Esas transferencias propias de una política de la transición las propiciaba una cultura, de cuya gestación precisamente se ocupa este libro, que primaba la necesidad de reconstruir el cuerpo político de la nación —de toda ella— antes que de la consumación de una (por otra parte justa) reconstrucción de la situación alterada por el golpe de julio de 1936. Es la imagen que el discurso público más ha promocionado de la Transición española al presentarla como relativamente pacífica y generalizadamente consensuada, que forman los fundamentos de una legitimidad propia.
La crítica historiográfica ya ha aportado suficientes evidencias para hacer insostenible ese mito de la Transición pacífica. Una cosa es que la guerra no volviera y otra muy distinta que no hubiera muertos por violencia política, y muchos, en esos años. Observando el proceso desde la perspectiva del análisis historiográfico, Santos Juliá delimita aquí también de manera precisa el alcance del consenso. Entre la propia oposición, el consenso surgió de manera generalizada solo al filo de la muerte del dictador; con el Gobierno, aún de factura franquista, se alcanzó solamente una vez que este logró legitimarse a sí mismo a través del referéndum de la Ley para la Reforma Política, y duró un par de años escasos entre el verano de 1977 y los primeros meses de 1979. Su final no solamente fue seguido por el desencanto, analizado con detalle en este libro, sino también por una reapertura de las querellas por el pasado.
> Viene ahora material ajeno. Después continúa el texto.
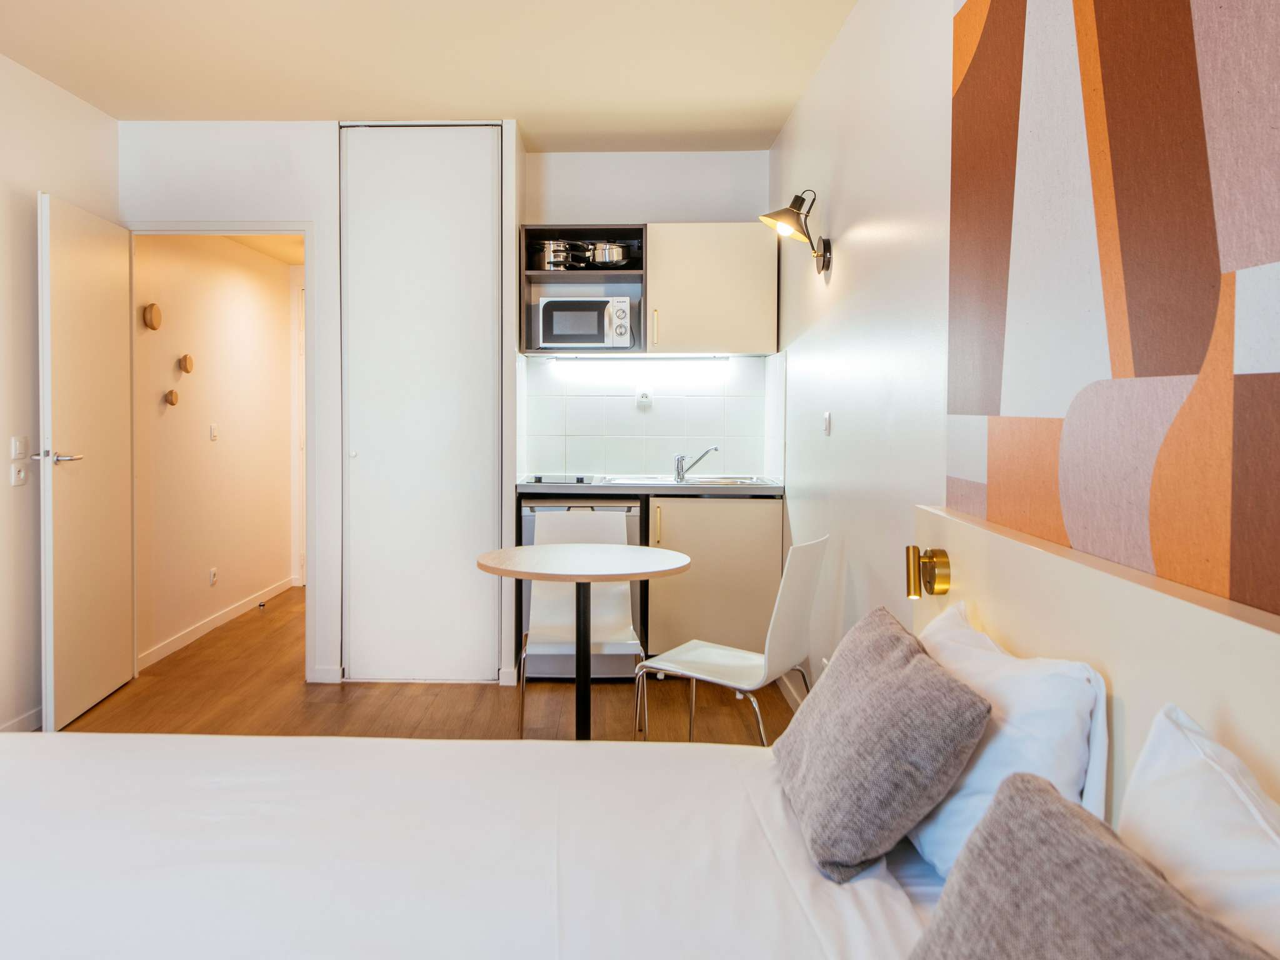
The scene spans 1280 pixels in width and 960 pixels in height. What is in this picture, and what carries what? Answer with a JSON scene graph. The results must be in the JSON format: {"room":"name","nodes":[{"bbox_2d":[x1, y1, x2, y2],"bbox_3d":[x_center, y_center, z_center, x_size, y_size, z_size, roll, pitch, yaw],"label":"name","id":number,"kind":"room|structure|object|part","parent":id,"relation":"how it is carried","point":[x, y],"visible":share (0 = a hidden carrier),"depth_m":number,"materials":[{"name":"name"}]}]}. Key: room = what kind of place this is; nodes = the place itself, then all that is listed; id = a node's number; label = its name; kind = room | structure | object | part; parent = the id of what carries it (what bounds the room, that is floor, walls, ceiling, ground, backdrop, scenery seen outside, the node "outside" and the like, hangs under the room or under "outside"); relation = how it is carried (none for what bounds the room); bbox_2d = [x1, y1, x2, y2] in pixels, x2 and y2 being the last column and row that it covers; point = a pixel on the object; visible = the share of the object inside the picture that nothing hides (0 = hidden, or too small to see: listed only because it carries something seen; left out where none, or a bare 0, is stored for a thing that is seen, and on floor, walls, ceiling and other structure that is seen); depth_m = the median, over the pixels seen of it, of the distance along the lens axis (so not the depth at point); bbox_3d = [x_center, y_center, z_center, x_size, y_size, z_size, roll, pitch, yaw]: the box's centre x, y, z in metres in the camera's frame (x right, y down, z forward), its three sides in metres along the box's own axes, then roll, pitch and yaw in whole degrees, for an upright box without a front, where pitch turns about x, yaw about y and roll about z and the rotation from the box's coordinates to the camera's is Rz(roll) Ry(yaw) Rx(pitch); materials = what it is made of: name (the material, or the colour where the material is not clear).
{"room":"bedroom","nodes":[
{"label":"bedroom","id":0,"kind":"room"},
{"bbox_2d":[0,49,118,736],"bbox_3d":[-2.448,-0.211,1.314,0.125,2.648,5.150,0,2,1],"label":"left wall","id":1,"kind":"structure","parent":0,"point":[6,447],"depth_m":3.21,"materials":[{"name":"white paint"}]},
{"bbox_2d":[10,461,27,485],"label":"wall socket","id":2,"kind":"object","parent":1,"relation":"attached to","point":[22,474],"visible":0.99,"depth_m":3.16,"materials":[{"name":"white plastic"}]},
{"bbox_2d":[10,434,28,460],"bbox_3d":[-2.347,-0.069,3.190,0.014,0.096,0.074,0,2,1],"label":"light switch","id":3,"kind":"object","parent":1,"relation":"attached to","point":[14,455],"visible":0.99,"depth_m":3.18,"materials":[{"name":"white plastic"}]},
{"bbox_2d":[0,706,43,732],"bbox_3d":[-2.384,1.072,1.769,0.014,0.085,3.850,0,2,1],"label":"baseboard","id":4,"kind":"structure","parent":1,"relation":"attached to","point":[33,719],"depth_m":3.23,"materials":[{"name":"white paint"}]},
{"bbox_2d":[132,234,296,666],"bbox_3d":[-2.507,-0.307,5.203,0.135,2.579,2.301,0,2,1],"label":"hallway wall","id":5,"kind":"structure","parent":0,"point":[274,334],"depth_m":4.88,"materials":[{"name":"paint"}]},
{"bbox_2d":[142,302,161,330],"bbox_3d":[-2.428,-0.775,4.241,0.048,0.129,0.115,0,2,1],"label":"wall disc","id":6,"kind":"object","parent":5,"relation":"attached to","point":[157,315],"visible":0.98,"depth_m":4.21,"materials":[{"name":"brown wood"}]},
{"bbox_2d":[163,388,179,406],"bbox_3d":[-2.441,-0.370,4.449,0.051,0.086,0.080,0,2,1],"label":"wall hook","id":7,"kind":"object","parent":5,"relation":"attached to","point":[170,396],"visible":0.99,"depth_m":4.43,"materials":[{"name":"brown wood"}]},
{"bbox_2d":[178,353,194,373],"bbox_3d":[-2.439,-0.575,4.602,0.046,0.103,0.092,0,2,1],"label":"wall disc","id":8,"kind":"object","parent":5,"relation":"attached to","point":[186,369],"visible":0.98,"depth_m":4.57,"materials":[{"name":"brown wood"}]},
{"bbox_2d":[208,566,218,586],"bbox_3d":[-2.440,0.668,4.909,0.010,0.111,0.070,0,2,1],"label":"hallway socket","id":9,"kind":"object","parent":5,"relation":"attached to","point":[213,576],"visible":0.97,"depth_m":4.90,"materials":[{"name":"white plastic"}]},
{"bbox_2d":[209,422,218,440],"bbox_3d":[-2.447,-0.205,4.930,0.014,0.111,0.072,0,2,1],"label":"light switch","id":10,"kind":"object","parent":5,"relation":"attached to","point":[213,434],"visible":0.97,"depth_m":4.92,"materials":[{"name":"white plastic"}]},
{"bbox_2d":[139,575,297,668],"bbox_3d":[-2.423,0.942,5.086,0.015,0.087,2.161,0,2,1],"label":"baseboard","id":11,"kind":"structure","parent":5,"relation":"attached to","point":[173,646],"depth_m":4.83,"materials":[{"name":"white paint"}]},
{"bbox_2d":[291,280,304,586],"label":"hallway door","id":12,"kind":"structure","parent":5,"relation":"in","point":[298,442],"depth_m":6.28,"materials":[{"name":"white paint"}]},
{"bbox_2d":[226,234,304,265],"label":"hallway ceiling","id":13,"kind":"structure","parent":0,"point":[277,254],"depth_m":5.48,"materials":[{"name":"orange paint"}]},
{"bbox_2d":[53,586,802,742],"bbox_3d":[-0.939,1.111,2.778,3.693,0.103,7.560,0,2,1],"label":"floor","id":14,"kind":"structure","parent":0,"point":[258,619],"depth_m":3.55,"materials":[{"name":"brown wood"}]},
{"bbox_2d":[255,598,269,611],"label":"door stop","id":15,"kind":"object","parent":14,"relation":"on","point":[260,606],"visible":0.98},
{"bbox_2d":[0,730,957,959],"bbox_3d":[-0.412,0.850,1.106,2.090,0.450,1.761,0,2,1],"label":"bed","id":16,"kind":"object","parent":14,"relation":"on","point":[660,751],"visible":0.94,"depth_m":1.34,"materials":[{"name":"white fabric"}]},
{"bbox_2d":[771,605,991,885],"bbox_3d":[0.449,0.470,1.486,0.275,0.322,0.498,0,2,1],"label":"gray cushion","id":17,"kind":"object","parent":16,"relation":"on","point":[984,716],"visible":0.99,"depth_m":1.31,"materials":[{"name":"grey fabric"}]},
{"bbox_2d":[904,597,1111,878],"bbox_3d":[0.602,0.450,1.399,0.245,0.345,0.580,0,2,1],"label":"white pillow","id":18,"kind":"object","parent":16,"relation":"on","point":[1034,730],"visible":0.62,"depth_m":1.18,"materials":[{"name":"white fabric"}]},
{"bbox_2d":[907,770,1275,959],"bbox_3d":[0.418,0.505,0.668,0.262,0.320,0.547,0,2,1],"label":"gray pillow","id":19,"kind":"object","parent":16,"relation":"on","point":[1098,842],"visible":1,"depth_m":0.77,"materials":[{"name":"grey fabric"}]},
{"bbox_2d":[1118,703,1279,959],"bbox_3d":[0.613,0.472,0.638,0.250,0.374,0.658,0,2,1],"label":"white pillow","id":20,"kind":"object","parent":16,"relation":"on","point":[1154,749],"visible":0.86,"depth_m":0.79,"materials":[{"name":"white fabric"}]},
{"bbox_2d":[517,490,641,677],"bbox_3d":[-0.176,0.581,4.090,0.564,0.870,0.607,0,2,1],"label":"mini fridge","id":21,"kind":"object","parent":14,"relation":"on","point":[626,512],"visible":0.31,"depth_m":3.84,"materials":[{"name":"silver metal"}]},
{"bbox_2d":[520,498,643,714],"bbox_3d":[-0.149,0.642,3.237,0.462,0.882,0.514,0,2,1],"label":"chair","id":22,"kind":"object","parent":14,"relation":"on","point":[552,590],"visible":0.62,"depth_m":3.38,"materials":[{"name":"white plastic"}]},
{"bbox_2d":[475,541,690,741],"bbox_3d":[-0.130,0.703,2.880,0.732,0.764,0.716,0,2,1],"label":"round table","id":23,"kind":"object","parent":14,"relation":"on","point":[499,555],"visible":0.94,"depth_m":2.83,"materials":[{"name":"wood"}]},
{"bbox_2d":[643,493,781,656],"bbox_3d":[0.453,0.567,4.072,0.636,0.866,0.603,0,2,1],"label":"base cabinet","id":24,"kind":"object","parent":14,"relation":"on","point":[698,522],"visible":0.63,"depth_m":3.80,"materials":[{"name":"wood"}]},
{"bbox_2d":[520,475,780,495],"bbox_3d":[0.179,0.107,4.074,1.347,0.041,0.662,0,2,1],"label":"countertop","id":25,"kind":"structure","parent":24,"relation":"on","point":[634,490],"depth_m":3.83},
{"bbox_2d":[524,474,609,485],"bbox_3d":[-0.236,0.060,4.090,0.420,0.033,0.444,0,2,1],"label":"cooktop","id":26,"kind":"object","parent":25,"relation":"in","point":[536,480],"visible":0.98,"depth_m":3.96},
{"bbox_2d":[603,474,773,486],"bbox_3d":[0.361,0.131,4.115,0.774,0.140,0.495,0,2,1],"label":"sink","id":27,"kind":"object","parent":25,"relation":"in","point":[748,480],"visible":0.36,"depth_m":4.19,"materials":[{"name":"silver metal"}]},
{"bbox_2d":[673,446,718,483],"bbox_3d":[0.400,-0.014,4.208,0.184,0.183,0.197,-1,2,-36],"label":"tap","id":28,"kind":"object","parent":27,"relation":"on","point":[679,474],"visible":1,"depth_m":4.19,"materials":[{"name":"silver metal"}]},
{"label":"handle","id":29,"kind":"part","parent":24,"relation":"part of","materials":[{"name":"gold metal"}]},
{"bbox_2d":[635,532,831,747],"bbox_3d":[0.394,0.659,2.710,0.539,0.880,0.460,1,2,34],"label":"white chair","id":30,"kind":"object","parent":14,"relation":"on","point":[700,654],"visible":0.87,"depth_m":2.63,"materials":[{"name":"white plastic"}]},
{"bbox_2d":[0,0,859,151],"bbox_3d":[-0.744,-1.578,1.827,3.228,0.109,5.325,0,2,1],"label":"ceiling","id":31,"kind":"structure","parent":0,"point":[250,109],"depth_m":3.15,"materials":[{"name":"paint"}]},
{"bbox_2d":[118,116,774,700],"bbox_3d":[-0.782,-0.300,4.004,3.086,2.644,0.323,0,2,1],"label":"back wall","id":32,"kind":"structure","parent":0,"point":[197,208],"depth_m":3.88,"materials":[{"name":"white paint"}]},
{"bbox_2d":[130,220,314,677],"bbox_3d":[-1.898,-0.034,3.923,0.904,2.137,0.149,0,2,1],"label":"door frame","id":33,"kind":"structure","parent":32,"relation":"in","point":[197,227],"depth_m":3.89,"materials":[{"name":"white paint"}]},
{"bbox_2d":[36,188,134,730],"bbox_3d":[-2.272,-0.027,3.518,0.146,2.107,0.735,0,2,-6],"label":"door","id":34,"kind":"structure","parent":33,"relation":"attached to","point":[43,214],"depth_m":3.40,"materials":[{"name":"white paint"}]},
{"bbox_3d":[-2.218,-0.031,3.217,0.145,0.061,0.159,0,2,-6],"label":"door handle","id":35,"kind":"part","parent":34,"relation":"part of","materials":[{"name":"silver metal"}]},
{"bbox_2d":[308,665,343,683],"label":"baseboard","id":36,"kind":"structure","parent":32,"relation":"attached to","point":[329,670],"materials":[{"name":"white paint"}]},
{"bbox_2d":[337,125,505,682],"bbox_3d":[-0.919,-0.287,3.804,0.769,2.634,0.080,0,2,1],"label":"sliding closet door","id":37,"kind":"structure","parent":32,"relation":"in","point":[478,219],"depth_m":3.78,"materials":[{"name":"white paint"}]},
{"bbox_2d":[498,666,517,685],"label":"baseboard","id":38,"kind":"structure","parent":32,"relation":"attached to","point":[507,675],"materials":[{"name":"white paint"}]},
{"bbox_2d":[520,225,647,355],"bbox_3d":[-0.166,-0.875,4.145,0.631,0.622,0.355,0,2,1],"label":"open shelf","id":39,"kind":"object","parent":32,"relation":"attached to","point":[523,278],"visible":0.62,"depth_m":4.19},
{"bbox_2d":[533,240,578,270],"bbox_3d":[-0.318,-1.055,4.151,0.235,0.162,0.221,0,2,1],"label":"cooking pot","id":40,"kind":"object","parent":39,"relation":"in","point":[549,259],"visible":0.79,"depth_m":4.07,"materials":[{"name":"silver metal"}]},
{"bbox_2d":[535,296,634,348],"bbox_3d":[-0.164,-0.707,4.144,0.475,0.258,0.334,0,2,1],"label":"microwave","id":41,"kind":"object","parent":39,"relation":"in","point":[560,315],"visible":0.99,"depth_m":4.01,"materials":[{"name":"white metal"}]},
{"bbox_2d":[585,240,630,267],"bbox_3d":[-0.051,-1.066,4.168,0.259,0.148,0.221,0,2,1],"label":"cooking pot","id":42,"kind":"object","parent":39,"relation":"in","point":[613,256],"visible":0.86,"depth_m":4.09,"materials":[{"name":"silver metal"}]},
{"bbox_2d":[516,351,785,478],"bbox_3d":[0.172,-0.248,4.312,1.135,0.616,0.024,0,2,1],"label":"tile backsplash","id":43,"kind":"structure","parent":32,"relation":"attached to","point":[608,466],"depth_m":4.32,"materials":[{"name":"white tile"}]},
{"bbox_2d":[636,388,652,408],"bbox_3d":[0.135,-0.357,4.247,0.077,0.110,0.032,0,2,1],"label":"wall socket","id":44,"kind":"object","parent":43,"relation":"attached to","point":[642,399],"visible":0.99,"depth_m":4.24,"materials":[{"name":"white plastic"}]},
{"bbox_2d":[641,222,777,356],"bbox_3d":[0.448,-0.868,4.095,0.633,0.625,0.371,0,2,1],"label":"upper cabinet","id":45,"kind":"object","parent":32,"relation":"attached to","point":[666,267],"visible":0.97,"depth_m":3.95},
{"bbox_2d":[543,354,734,363],"bbox_3d":[0.109,-0.552,4.211,1.023,0.035,0.051,0,2,1],"label":"under-cabinet light","id":46,"kind":"object","parent":45,"relation":"attached to","point":[724,359],"visible":0.97,"depth_m":4.19,"materials":[{"name":"white"}]},
{"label":"handle","id":47,"kind":"part","parent":45,"relation":"part of","materials":[{"name":"gold metal"}]},
{"bbox_2d":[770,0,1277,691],"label":"right wall","id":48,"kind":"structure","parent":0,"point":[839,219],"depth_m":2.39,"materials":[{"name":"white paint"}]},
{"bbox_2d":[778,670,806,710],"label":"baseboard","id":49,"kind":"structure","parent":48,"relation":"attached to","point":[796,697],"depth_m":3.61,"materials":[{"name":"white paint"}]},
{"bbox_2d":[756,190,832,275],"bbox_3d":[0.668,-0.890,3.105,0.265,0.313,0.225,0,2,1],"label":"wall lamp","id":50,"kind":"object","parent":48,"relation":"attached to","point":[796,200],"visible":0.99,"depth_m":3.07,"materials":[{"name":"metal"}]},
{"bbox_2d":[821,411,831,435],"bbox_3d":[0.806,-0.165,3.156,0.013,0.089,0.074,0,2,1],"label":"light switch","id":51,"kind":"object","parent":48,"relation":"attached to","point":[828,425],"visible":0.97,"depth_m":3.14,"materials":[{"name":"white plastic"}]},
{"bbox_2d":[915,502,1279,827],"bbox_3d":[0.689,0.608,0.872,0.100,0.891,2.171,0,2,1],"label":"headboard","id":52,"kind":"object","parent":48,"relation":"attached to","point":[1246,625],"visible":0.56,"depth_m":1.11,"materials":[{"name":"beige"}]},
{"bbox_2d":[905,546,950,598],"bbox_3d":[0.649,0.225,1.715,0.076,0.102,0.095,0,2,1],"label":"reading lamp","id":53,"kind":"object","parent":52,"relation":"attached to","point":[942,552],"visible":0.98,"depth_m":1.70,"materials":[{"name":"gold metal"}]},
{"bbox_2d":[948,0,1279,616],"bbox_3d":[0.720,-0.544,0.996,0.011,1.416,1.511,0,2,1],"label":"wall art","id":54,"kind":"object","parent":48,"relation":"attached to","point":[1239,248],"visible":0.99,"depth_m":1.15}
]}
Es bien cierto que algunas digestiones le han ido mejor y otras peor a la democracia española construida desde la política de la transición, como sostiene a modo de tesis central este libro. Le ha ido mejor la propia democracia, su consolidación, como insistían González y Aznar en el encuentro referido al principio de esta reseña. No le ha ido tan bien en aquellos aspectos en los que el diseño constitucional, por mor del consenso, utilizó más la táctica de la dilación, como fue el caso de la estructura territorial del Estado. A ese respecto el texto constitucional ciertamente parece más un instructivo para la transición que un texto para su funcionamiento regular. No es solo la disposición adicional primera, la que hace de la vasca y la navarra autonomías diferentes al resto, sino también el art. 150.2, por ejemplo, que indetermina completamente el reparto de competencias entre el Gobierno central y las autonomías.
La lectura del libro de Santos Juliá no entra obviamente en juicios de valor sobre el alcance y limitaciones del texto constitucional que culminó la política de transición en 1978. Lo sitúa, por supuesto, en su curso histórico llamando implícitamente la atención sobre juicios históricamente descontextualizados. Como en alguna ocasión dijo Fernando Savater —preguntado por sus opiniones contrarias a este texto en 1978—, los textos deben asumirse siempre con fecha debajo. Por ello a no pocos intervinientes en el necesario debate sobre nuestra Constitución y sus posibles reformas les vendría de perlas el aporte desde el pensamiento historiográfico acerca de la Transición como producto de una cultura política de la transición gestada desde aquellos oscuros años en que una España decidió que no podía compartir nación con la otra.